John Grisham is one of my favorite living authors. He’s one of the few for whom I’ll take a two or three day break from other reading when I hear he’s come out with a new book. He doesn’t exactly qualify, to me, as brain candy, but he’s definitely a brain vacation.
Years ago I heard that he’d said in an interview that he tried never to write anything he’d be ashamed to have his children read. I respect and appreciate that. So, when I heard he would be publishing a novel for kids, I had to see how it came out. Would he maintain a high standard or lower his writing to the level of children (the current excuse for the vulgarity that passes for children’s books so often these days)?
Theodore Boone, Kid Lawyer is the first in a series about a 13-year-old boy who wants to be a trial lawyer when he grows up. While he waits, he practices on his friends, dispensing legal advice and representing their pets in Kitty Court. Of course, because there must be something to write a story about, he inadvertently gets in over his head.
I’m not interested in doing a book report of this one. It’s a good story, but not deep or transformational. But here’s why I bothered to reread it for this review. For several years I read for a website that published book reviews to help parents make good choices for their children. I read a LOT of garbage. And noticed some disturbing trends.
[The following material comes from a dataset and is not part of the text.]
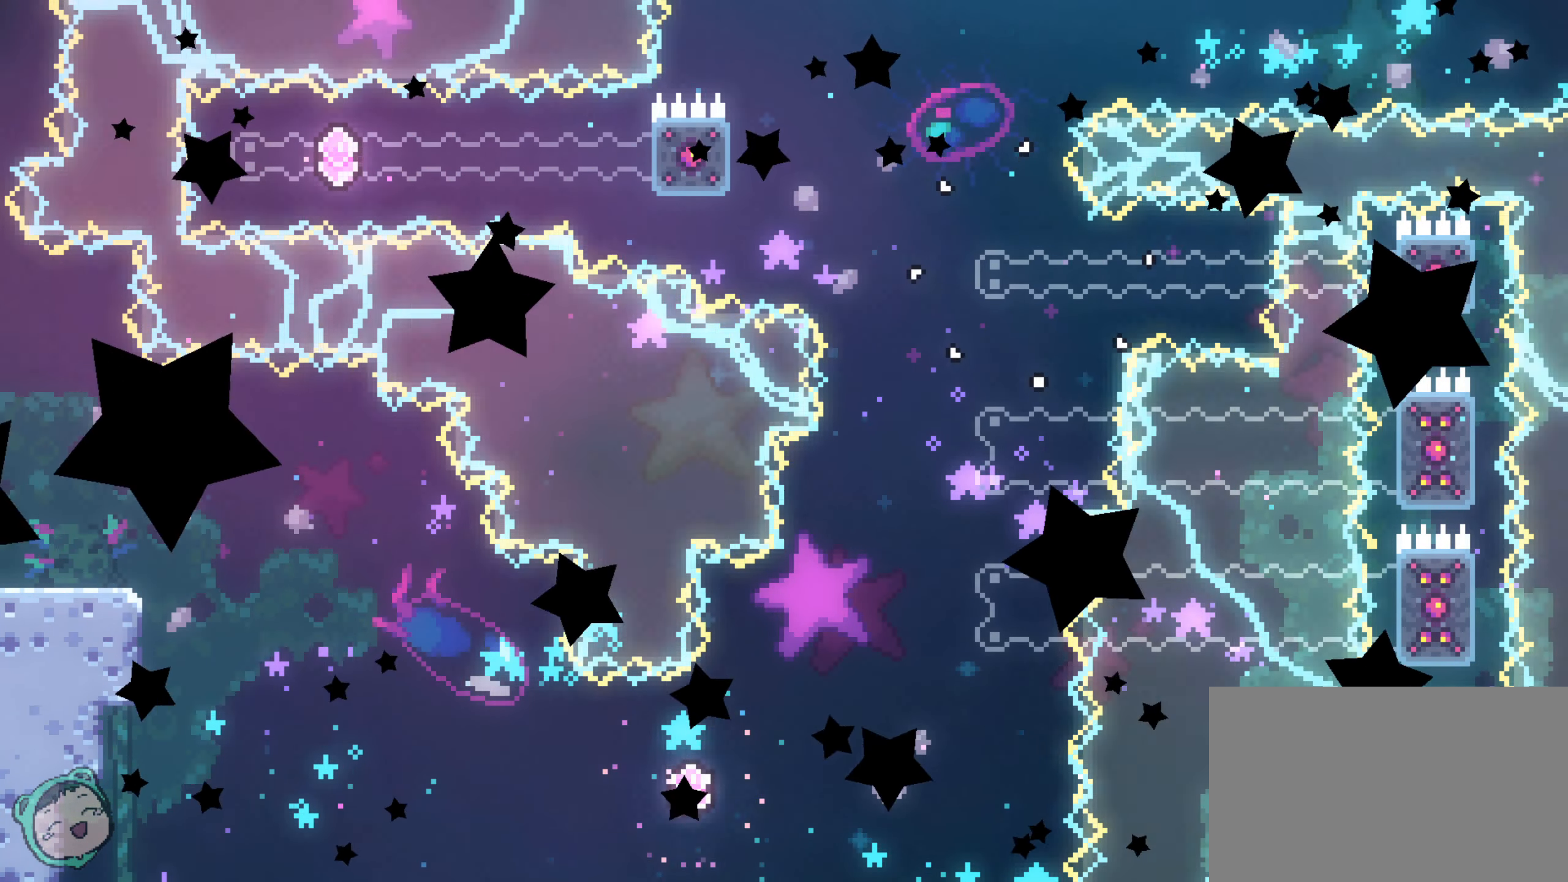
{"dt_ms": 500, "buttons": [], "left_stick": "right", "right_stick": "center", "events": [[183, "left_stick", "up-right"], [383, "left_stick", "right"]]}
- It seems that everyone wants to create the next great fantasy world, but so few have any idea what that would entail. For a while I felt, If I have to read about one more alternate universe, I’m just gonna __________ .
- For me, the poor abused orphan who doesn’t realize he’s the savior of the world has been so overused as to evoke nausea.
- So often, parents are out-of-touch, distant figures who are to be “got around” so the child can do the right thing. The parents will later see how wrong they were and all will be well.
- Children have the freedom to do incredibly un-childish things because the adults in their lives are disturbingly absent. Apparently their wisdom and abilities are inborn. Sadly, many children in the real world still have these talents nurtured out of them by meddling parents.
- It’s so not cool for the child protagonist to have an intact family.
Theodore Boone is just a normal kid. Or as normal as a kid can be who has practically been raised in a law office. He rides his bike everywhere, feeds his dog from the table, gets bored in school, has to be home for dinner and do his homework. He has not discovered any latent magical powers.
Theo knows who his parents are. They are still married to each other and happy to be so. Theo has a standing date to play golf with his dad every Saturday, they go to church on Sundays. Dinnertime is at the same time every day. The family serves together in a soup kitchen every week. Theo’s life is fairly regular and his parents know where he is most of the time. He chafes a bit at this because he’s 13, but he has great respect for his parents.
Not all is peachy. If it were, why bother to tell the story? Theo’s best friend is a girl he has known since they were four years old. Her parents are in the middle of a messy divorce. There is nothing Theo can do for her except to be her friend.
There is an important murder trial going on in town, which is terribly fascinating to Theo, but his involvement is completely accidental. He is torn over the right way to handle the information he’s come into because he made a promise not to reveal his source. But eventually it comes down to his having no choice but to tell his parents. And this is what I appreciate most about this story. He doesn’t sneak around behind his parents’ backs trying to handle something that is completely out of the league of a 13-year-old. At first, he goes to his black-sheep uncle, but even he decides that the best thing to do is for Theo to tell his parents and let them handle things.
I appreciate Grisham’s handling of young teens and his respect for the family. The story has plenty of excitement without vulgarity or gore. It can be done!